On September 27th, after a ten-day honeymoon in Costa Rica following a beautiful wedding, Don and I returned home to be a family. For the first time in four years, I could actually say, “life is good.”

And then……thirteen days later…….. Hurricane Michael hit, and disintegrated our town. I wasn’t even married a month, and life was already back to being upside down. Two days after the storm, Don, Jax, and I slept in a room at my parent’s house; our shower-less bodies drenched by sweat. The storm had knocked out all power, water, most cell towers, and basically everything we use in our current society. I looked at Don, tears in my eyes and said, “happy one month anniversary.” I couldn’t believe we were here, fighting to survive when 16 days prior, we were sipping cocktails on a volcanic beach in Papagayo.
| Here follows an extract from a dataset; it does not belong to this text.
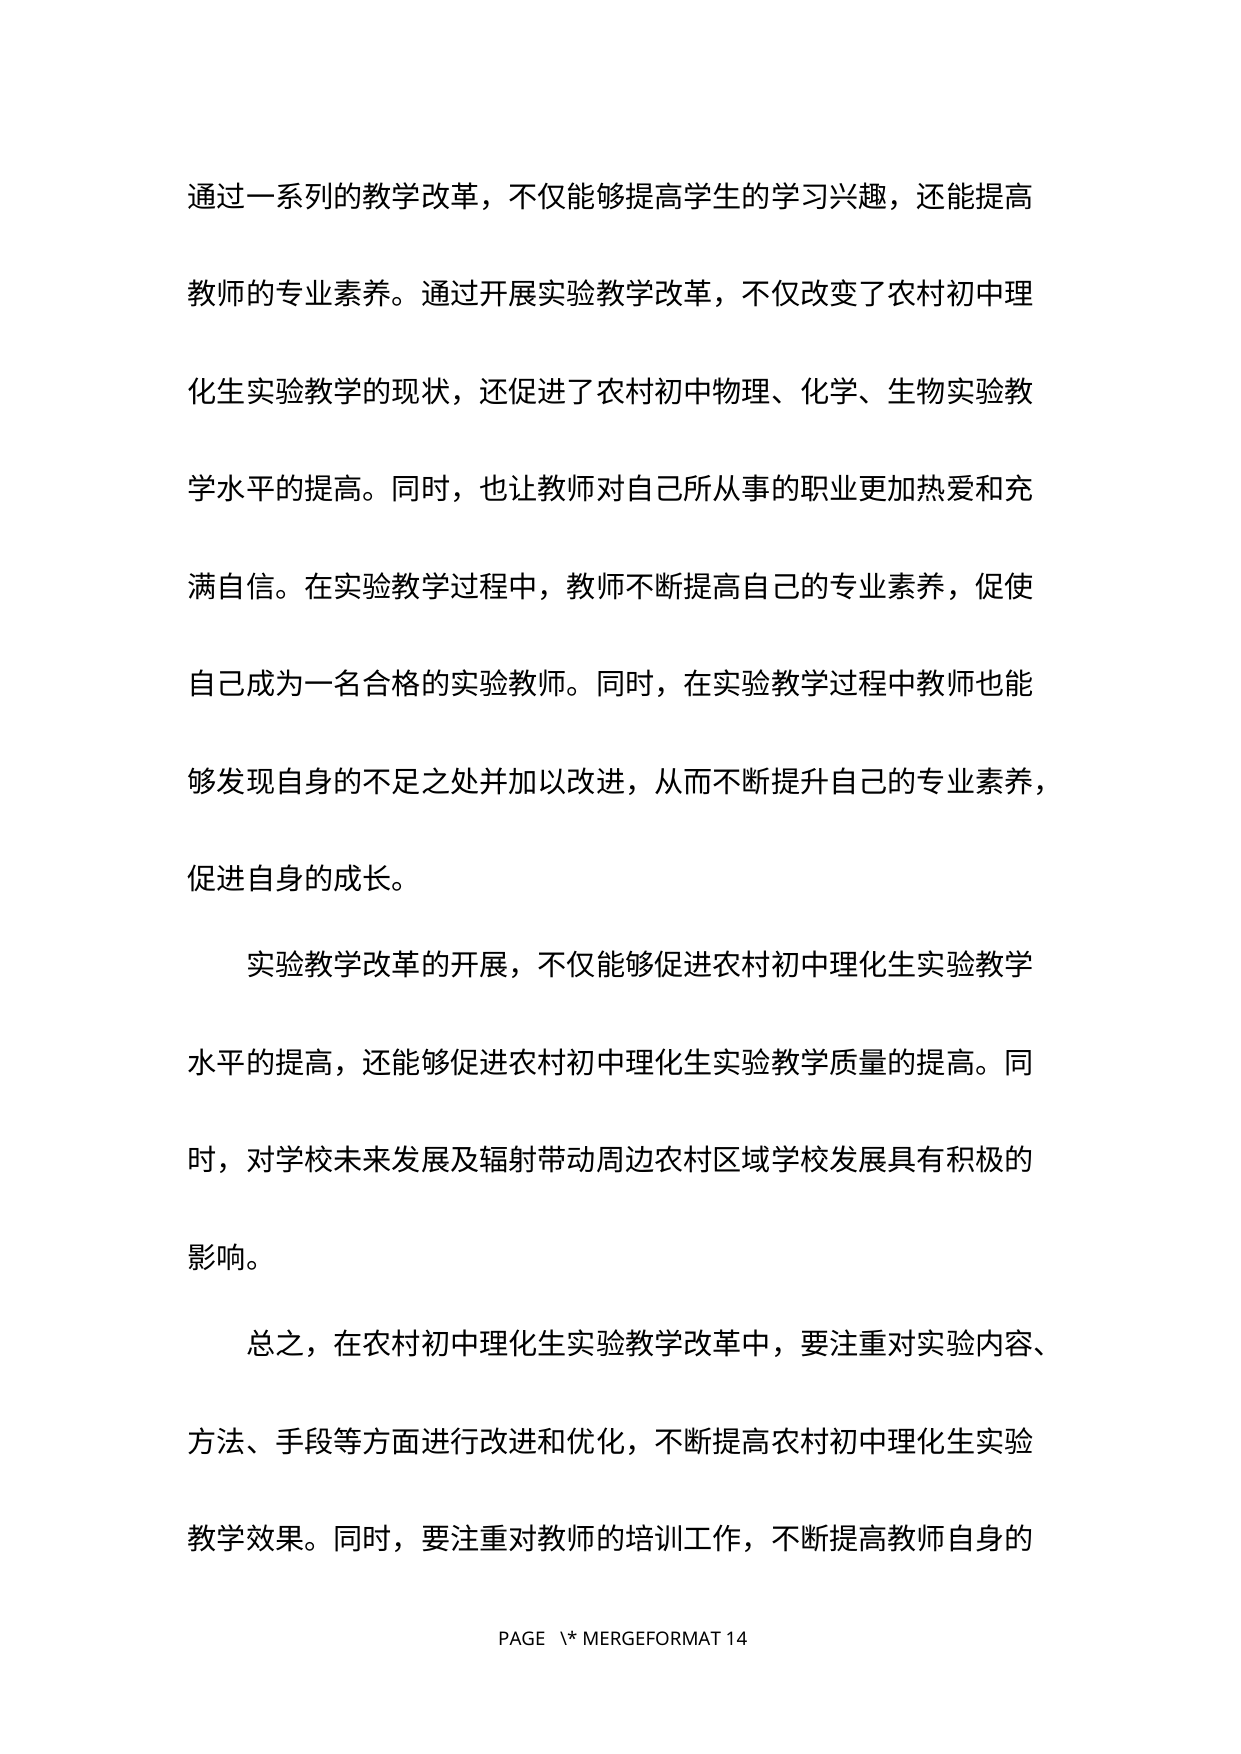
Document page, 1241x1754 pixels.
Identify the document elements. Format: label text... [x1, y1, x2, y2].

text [187, 162, 1053, 909]
text 实验教学改革的开展，不仅能够促进农村初中理化生实验教学水平的提高，还能够促进农村初中理化生实验教学质量的提高。同时，对学校未来发展及辐射带动周边农村区域学校发展具有积极的影响。 [187, 931, 1053, 1288]
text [187, 1309, 1053, 1569]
Then a thought came to mind, “at least we have each other.” Even though we were struggling to survive, we had survived — not everyone could say that after the storm.

After

Five months after Hurricane Michael I, once again, got up the nerve to go back to my beloved park. I knew it would look different, but I NEVER anticipated the destruction that had been unleashed. I was well aware of our town’s slaughtered timber, but at the sight of it, I unfailingly found myself feeling hurting — yet again. The running park had been reduced to a tree graveyard. Where hundreds of trees once stood, (still piled high along the sides of the track) a few dozen remained. I almost turned around and went home, but I stopped myself. I owed it to my park to be brave, and run around its broken track. I hit the shuffle button on my iPhone and a familiar song started to play: “The Night We Met,” by Lord Huron. I’d first heard it while watching the Netflix series Thirteen Reasons Why. It had struck a chord with me then, vastly because of its melodic nature, but mostly because of its offbeat lyrics. It spoke to me again.
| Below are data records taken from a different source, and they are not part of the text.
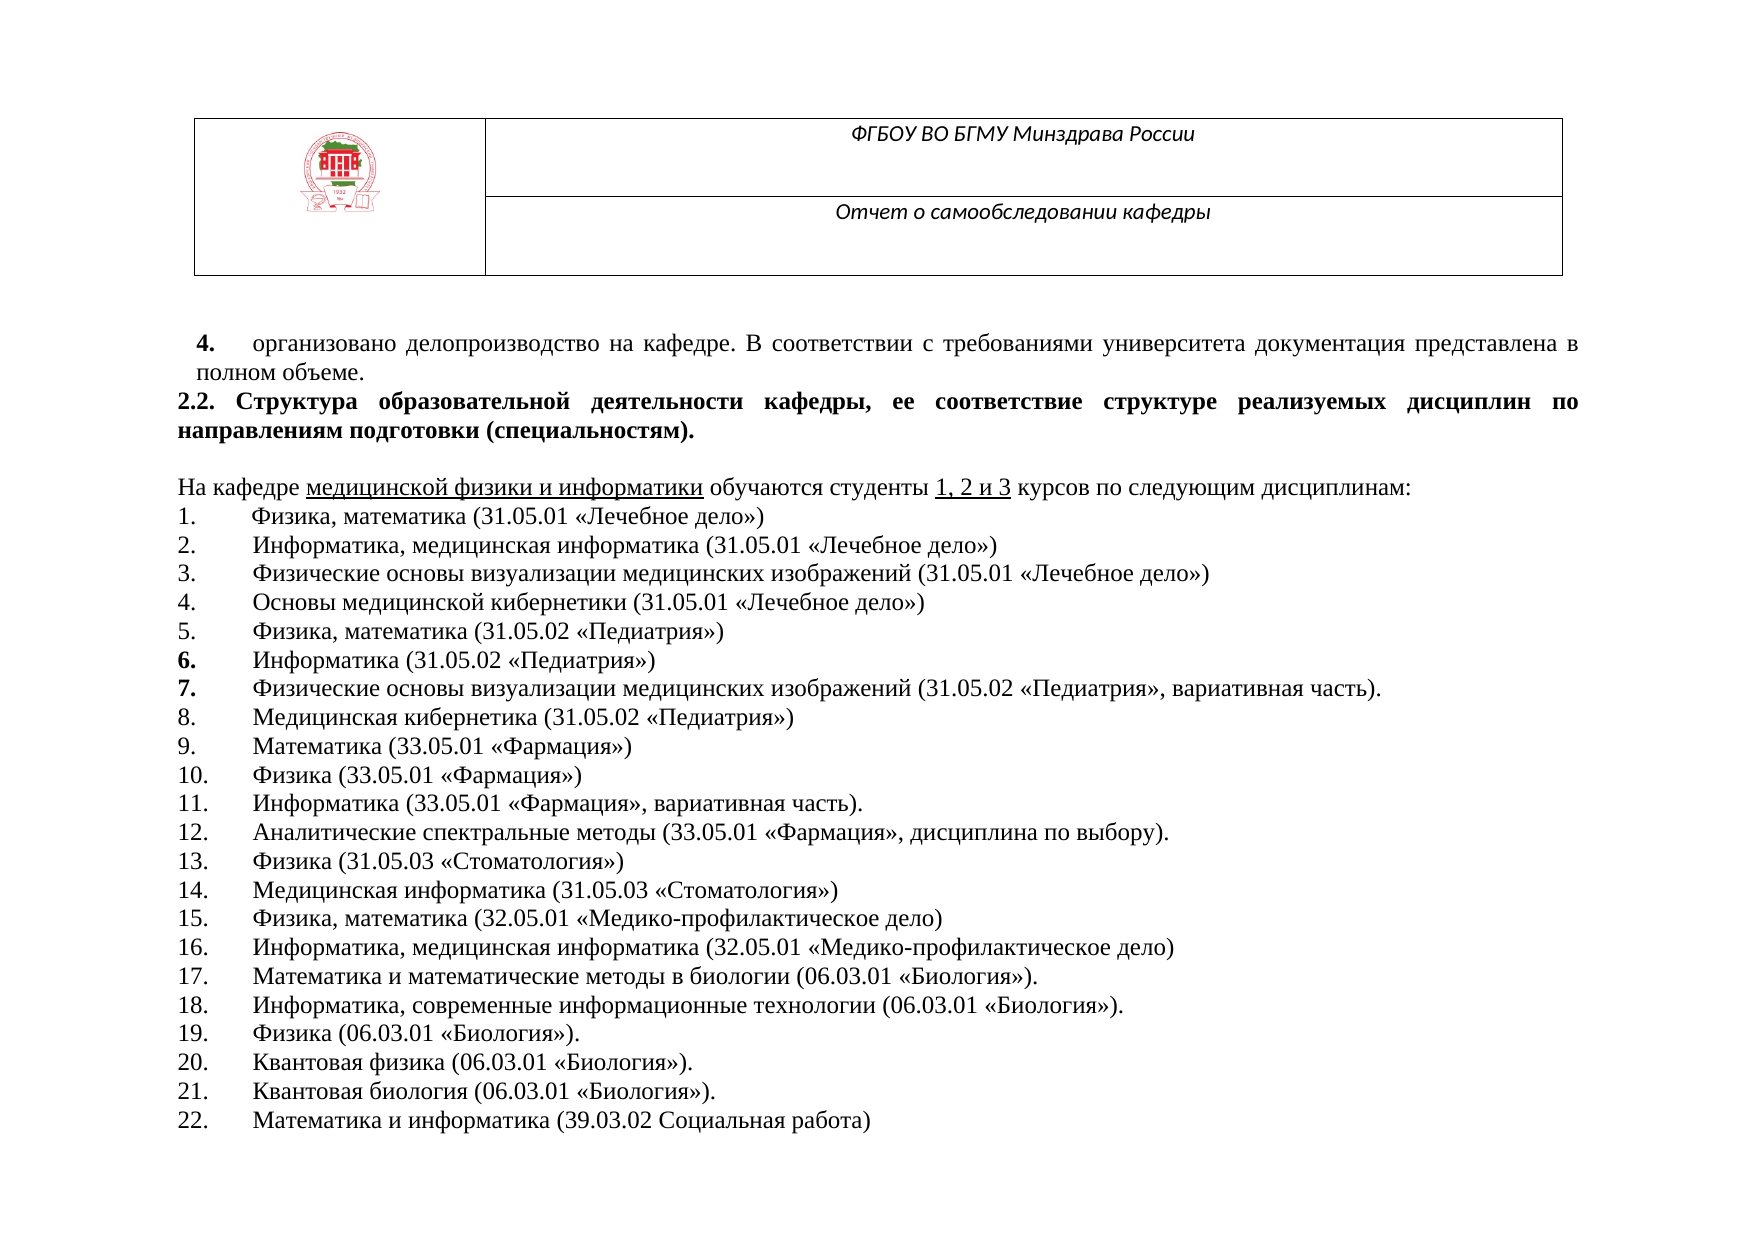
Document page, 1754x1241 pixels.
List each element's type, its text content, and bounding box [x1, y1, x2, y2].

text 2.2. Структура образовательной деятельности кафедры, ее соответствие структуре реализуемых дисциплин по направлениям подготовки (специальностям). [177, 386, 1580, 443]
list Физика (06.03.01 «Биология»). [177, 1018, 1580, 1047]
list Математика и информатика (39.03.02 Социальная работа) [177, 1105, 1580, 1133]
list Квантовая биология (06.03.01 «Биология»). [177, 1076, 1580, 1105]
list Физика (33.05.01 «Фармация») [177, 760, 1580, 788]
list Аналитические спектральные методы (33.05.01 «Фармация», дисциплина по выбору). [177, 817, 1580, 846]
list Медицинская информатика (31.05.03 «Стоматология») [177, 875, 1580, 903]
list Квантовая физика (06.03.01 «Биология»). [177, 1047, 1580, 1076]
list Информатика (31.05.02 «Педиатрия») [177, 645, 1580, 673]
list Информатика (33.05.01 «Фармация», вариативная часть). [177, 788, 1580, 817]
list Физика, математика (32.05.01 «Медико-профилактическое дело) [177, 903, 1580, 932]
list Математика (33.05.01 «Фармация») [177, 731, 1580, 760]
list Математика и математические методы в биологии (06.03.01 «Биология»). [177, 961, 1580, 990]
list Информатика, медицинская информатика (31.05.01 «Лечебное дело») [177, 530, 1580, 558]
list организовано делопроизводство на кафедре. В соответствии с требованиями университета документация представлена в полном объеме. [196, 328, 1580, 386]
list Физика (31.05.03 «Стоматология») [177, 846, 1580, 875]
list Информатика, современные информационные технологии (06.03.01 «Биология»). [177, 990, 1580, 1018]
list Физические основы визуализации медицинских изображений (31.05.02 «Педиатрия», вариативная часть). [177, 673, 1580, 702]
list Основы медицинской кибернетики (31.05.01 «Лечебное дело») [177, 587, 1580, 616]
list Информатика, медицинская информатика (32.05.01 «Медико-профилактическое дело) [177, 932, 1580, 961]
list Медицинская кибернетика (31.05.02 «Педиатрия») [177, 702, 1580, 731]
list Физика, математика (31.05.02 «Педиатрия») [177, 616, 1580, 645]
text На кафедре медицинской физики и информатики обучаются студенты 1, 2 и 3 курсов по следующим дисциплинам: [177, 472, 1580, 501]
list Физика, математика (31.05.01 «Лечебное дело») [177, 501, 1580, 530]
picture [300, 132, 380, 212]
list Физические основы визуализации медицинских изображений (31.05.01 «Лечебное дело») [177, 558, 1580, 587]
The lyrics are as follows:

I am not the only traveler, Who has not repaid his debt

I’ve been searching for a trail to follow again, Take me back to the night we met

I had all and then most of you, Some and now none of you

Take me back to the night we met

I don’t know what I’m supposed to do, Haunted by the ghost of you

Oh, take me back to the night we met

While gaining speed, I passed larger mounds of debris filled with tree trunks and branches. Three years prior, I had run around the same track, wondering how it had remained solid when I was broken in half. Suddenly, the broken trees were like the pieces of my broken heart, scattered across the pavement — reduced to a shell of their former selves. How did this happen to our town? How did this happen to me? I was angry with the storm. I was angry with Justin’s killer — life’s not fair! While wallowing in my pity, I got a text from Don that brought me back to earth: “I love you sweet Darling.” it said. “How does he know?,” I thought, “How did I get here again?” PTSD is funny like that — the triggers can catch you off guard.
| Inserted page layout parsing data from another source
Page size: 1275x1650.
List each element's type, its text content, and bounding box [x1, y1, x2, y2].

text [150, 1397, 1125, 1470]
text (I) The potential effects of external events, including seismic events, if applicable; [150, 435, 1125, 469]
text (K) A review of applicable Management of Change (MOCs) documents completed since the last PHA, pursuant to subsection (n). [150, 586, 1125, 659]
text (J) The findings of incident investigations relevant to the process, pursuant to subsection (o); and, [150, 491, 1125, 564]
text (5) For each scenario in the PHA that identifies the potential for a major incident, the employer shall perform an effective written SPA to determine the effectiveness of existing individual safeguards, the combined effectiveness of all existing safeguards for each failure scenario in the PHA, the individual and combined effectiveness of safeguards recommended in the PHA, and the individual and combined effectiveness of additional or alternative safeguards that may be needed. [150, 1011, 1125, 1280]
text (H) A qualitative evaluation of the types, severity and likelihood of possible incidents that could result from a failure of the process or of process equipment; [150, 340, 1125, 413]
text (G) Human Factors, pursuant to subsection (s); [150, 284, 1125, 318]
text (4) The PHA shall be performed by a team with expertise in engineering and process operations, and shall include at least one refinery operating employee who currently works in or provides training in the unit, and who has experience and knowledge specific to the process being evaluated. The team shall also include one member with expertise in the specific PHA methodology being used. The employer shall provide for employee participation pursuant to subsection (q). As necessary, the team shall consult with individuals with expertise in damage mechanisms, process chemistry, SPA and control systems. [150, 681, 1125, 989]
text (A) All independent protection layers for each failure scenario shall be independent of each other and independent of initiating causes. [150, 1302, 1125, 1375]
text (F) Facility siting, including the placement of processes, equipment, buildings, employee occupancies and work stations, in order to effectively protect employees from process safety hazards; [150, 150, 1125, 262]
I get a lot of credit for my resilience, and my undying will to move forward. But the truth is, I owe most of it to my family and friends. If it wasn’t for their continual love and support, I might still look like the park does today — scattered pieces of something that used to be whole.

The good news is, we don’t have to stay broken. As a Bay County resident, I truly believe we can rebuild; not only our homes, but also our hearts. It’s not going to happen overnight. My transformation is still underway — it always will be. I’ll never move on from Justin, or the life I once had, but I will always continue to move forward.